Picked up a 116 with a 46" deck I was intending to flip, but I remembered how much I liked the last one I had, so I went completely through the deck (belt, bearings, blades etc).
I had it running (half choke or more) but it died and won't start or stay running without pouring gas in the carb. I have a good flow through the pump and up to the bottom of the top assembly. I've taken the top off the carb several times and used B12 spray cleaner, and cleaned through the float needle valve, all with no results. No gas below the float. I've run fresh gas through the tank and lines.
Can anybody tell me what I'm overlooking?


----------



## BigT (Sep 15, 2014)

Good Morning Kelley. 

As I interpret your post, you are are getting fuel to the carburetor, but not getting fuel through the needle valve. You must have a blockage at the carburetor inlet? Is there a fuel shutoff solenoid? Debris plugging the inlet port?


----------



## kelley1 (Jun 26, 2021)

Well, turns out it was ( I think ) the spring loaded adjustment screw on the front of the carb. I pulled it out and hit it with the air nozzle and put it back in. After fiddling with it for about 10 minutes, I got it to run and idle with the choke open. So now, when JD sends me a few bushings, I can finish buttoning up the deck and put 'er to grazing. Thanks to everyone that responded. These forums are great for tracking down issues 👍


----------



## Bob Driver (Nov 1, 2017)

kelley1 said:


> Well, turns out it was ( I think ) the spring loaded adjustment screw on the front of the carb. I pulled it out and hit it with the air nozzle and put it back in. After fiddling with it for about 10 minutes, I got it to run and idle with the choke open. So now, when JD sends me a few bushings, I can finish buttoning up the deck and put 'er to grazing. Thanks to everyone that responded. These forums are great for tracking down issues 👍


Is it a Briggs 402707 opposed twin? The reason I ask is that they normally had a Nikki two piece Flo-jet down draft carburetor with a built-in fuel pump.


----------



## kelley1 (Jun 26, 2021)

I've never liked those pumps, so I gut them and take scissors to the rubber diaphragms. I use the pump in the photo. $12.


----------



## Bob Driver (Nov 1, 2017)

kelley1 said:


> I've never liked those pumps, so I gut them and take scissors to the rubber diaphragms. I use the pump in the photo. $12.
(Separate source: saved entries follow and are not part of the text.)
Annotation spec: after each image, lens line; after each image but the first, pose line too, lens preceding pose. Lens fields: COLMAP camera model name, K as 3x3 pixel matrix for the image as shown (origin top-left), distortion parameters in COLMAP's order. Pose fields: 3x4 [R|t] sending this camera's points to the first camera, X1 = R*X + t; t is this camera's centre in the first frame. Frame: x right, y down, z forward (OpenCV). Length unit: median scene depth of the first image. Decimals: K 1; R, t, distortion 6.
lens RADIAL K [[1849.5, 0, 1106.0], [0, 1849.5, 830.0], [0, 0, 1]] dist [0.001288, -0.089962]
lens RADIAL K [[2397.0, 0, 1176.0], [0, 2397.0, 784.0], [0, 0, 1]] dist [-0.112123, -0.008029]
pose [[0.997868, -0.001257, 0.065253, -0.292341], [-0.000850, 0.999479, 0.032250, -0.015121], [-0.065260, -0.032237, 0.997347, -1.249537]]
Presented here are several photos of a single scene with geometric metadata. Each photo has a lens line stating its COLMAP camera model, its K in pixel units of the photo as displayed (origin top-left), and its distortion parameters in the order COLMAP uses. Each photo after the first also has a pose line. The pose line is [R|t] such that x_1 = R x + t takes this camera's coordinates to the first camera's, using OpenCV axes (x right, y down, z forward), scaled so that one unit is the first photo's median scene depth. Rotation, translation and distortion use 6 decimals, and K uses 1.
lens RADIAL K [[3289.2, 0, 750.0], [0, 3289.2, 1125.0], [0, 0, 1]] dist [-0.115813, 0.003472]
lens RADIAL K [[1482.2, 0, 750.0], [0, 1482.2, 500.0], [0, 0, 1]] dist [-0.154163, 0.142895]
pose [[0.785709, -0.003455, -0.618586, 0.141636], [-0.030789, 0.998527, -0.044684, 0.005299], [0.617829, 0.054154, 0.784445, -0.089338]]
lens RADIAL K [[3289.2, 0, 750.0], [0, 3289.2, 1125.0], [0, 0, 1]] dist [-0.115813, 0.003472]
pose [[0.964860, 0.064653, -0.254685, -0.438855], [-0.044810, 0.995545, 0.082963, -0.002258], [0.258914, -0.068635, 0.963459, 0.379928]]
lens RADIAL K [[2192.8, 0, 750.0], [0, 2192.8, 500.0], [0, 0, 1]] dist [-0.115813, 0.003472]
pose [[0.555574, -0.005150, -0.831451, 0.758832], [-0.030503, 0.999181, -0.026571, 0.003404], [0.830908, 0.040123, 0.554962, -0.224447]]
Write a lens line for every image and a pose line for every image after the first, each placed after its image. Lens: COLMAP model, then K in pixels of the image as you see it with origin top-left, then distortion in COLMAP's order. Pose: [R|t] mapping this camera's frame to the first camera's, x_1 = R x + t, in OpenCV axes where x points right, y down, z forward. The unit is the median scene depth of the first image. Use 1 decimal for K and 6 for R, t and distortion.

OK.... That's interesting. I've rarely seen those built-in pumps fail, but I've seen 100's of those remote pumps fail. You're probably going to need to know what's behind that welch plug below the fuel pump
Nikkik Downdraft


----------



## kelley1 (Jun 26, 2021)

Bob Driver said:


> OK.... That's interesting. I've rarely seen those built-in pumps fail, but I've seen 100's of those remote pumps fail. You're probably going to need to know what's behind that welch plug below the fuel pump
> Nikkik Downdraft


I've had just the opposite experience. Nothing but trouble with the stock pump, and they're hard to work on without dropping one of the three springs. I've never had a problem with the remote pumps.
So....I just took it out and mowed and ran it hard and got it good and warmed up. Out of all the JDs I've reconditioned and brought back to life, this one seems to be the best so far. I was going to sell it, but now.......


----------